- **Vorliegender Text**
^^^^
Insgesamt fällt das Album persönlicher aus als zuletzt, wodurch die Schönheit der Melodien, die wie eine warme Decke den Hörer umhüllen, besonders gut zum Tragen kommt. So nimmt uns der Liedermacher im Titelstück mit sehnsüchtigem Blick in sein Elternhaus zurück, erzählt von den Menschen, die sich dort aufhielten und davon, dass es "zu spät" war, "noch etwas Richtiges" zu lernen, da er schon immer "gern" Lieder machen "wollte", obwohl er die zwölfte Klasse wegen unter anderem schlechter Noten in Deutsch noch einmal wiederholen musste. Er sollte es ja trotzdem zu etwas bringen.
Dass man dafür Lampenfieber vor einem Auftritt in Kauf nehmen muss, davon handelt "In Wien". Dort durfte nämlich Reinhard Mey zu Beginn seiner Karriere auftreten, weil ihn jemand "als Außenseiter gewettet" hatte. Den Respekt vor jedem Konzert hat er sich bis heute bewahrt. Dafür "gibt es keinen dunklen Tag", wenn er von der Bühne aus beobachtet, wie in "Der Vater Und Das Kind" ein Mann "das schwächste seiner Kinder" über mehrere Stunden in die Höhe hält. Dementsprechend besinnt er sich auf die Magie des Augenblicks.
In "Menschen, Die Eis Essen" kommt dann noch die Sehnsucht nach Entschleunigung dazu, wenn die Großstädter an der Eisdiele für kurze Zeit ihren hektischen Alltag vergessen. Die haben nämlich "so etwas Geduldiges". Im nächsten Song heißt es dann mit ausgelassener Stimme sogar: "Ich liebe es, unter Menschen zu sein." Natürlich betont der Berliner das nicht ohne Ironie, wenn er sich mit den Unannehmlichkeiten des täglichen Lebens konfrontiert sieht.
^^^^
- **Gesammeltes Material**
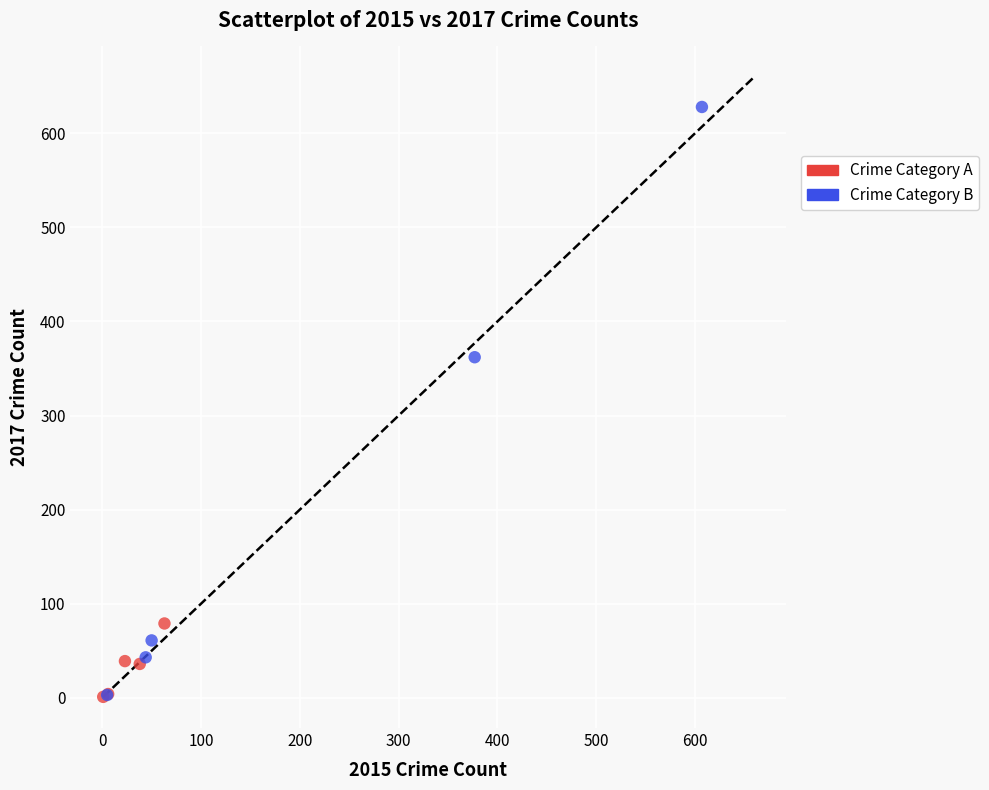

Which series reaches the maximum Y coordinate?

Crime Category B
^^^^
- **Arbeitsauftrag 1**
Welche Klasse musste der Liedermacher laut der Albumrezension wiederholen?
- **Arbeitsauftrag 2**
Schreibe die Albumrezension im Anschluss an ihren letzten Satz weiter.
Das Material spielt hierfür keine Rolle.

- **Antwort zur Aufgabe 1**
Die zwölfte Klasse.

- **Antwort zur Aufgabe 2**
Dennoch lautet es zum Schluss, als der FC-St.-Pauli-Block verhindert, dass es zu einer blutigen Auseinandersetzung mit einem Neonazi kommt: "You never walk alone." Jedenfalls kann man sich in der richtigen Situation auf die Solidarität seiner Mitmenschen immer noch verlassen, wie auch auf gute Freunde, selbst wenn man ihnen wie in "Glück Ist, Wenn Du Freunde Hast" als Kind "die Schaufel auf den Kopf" gehauen hat.
Eine viel tragischere Geschichte hat dagegen "Gerhard Und Frank" zum Thema, nämlich die eines älteren Männer-Paares. "Frank" möchte jedenfalls aufgrund eines "klaren" Befundes "selber gehen, wenn es Zeit ist, zu gehen", sieht aber auch die vielen Ausflüge, die er zusammen mit "Gerhard" noch unbedingt in die Tat umsetzen wollte. Am Ende nimmt er "ein einziges Ticket nach Zürich, One-Way". Dies kleidet Mey in empfindsame, feinfühlige Worte, die seine besondere Beobachtungsgabe erneut unter Beweis stellen, so dass das Lied den berührenden Höhepunkt der Platte bildet.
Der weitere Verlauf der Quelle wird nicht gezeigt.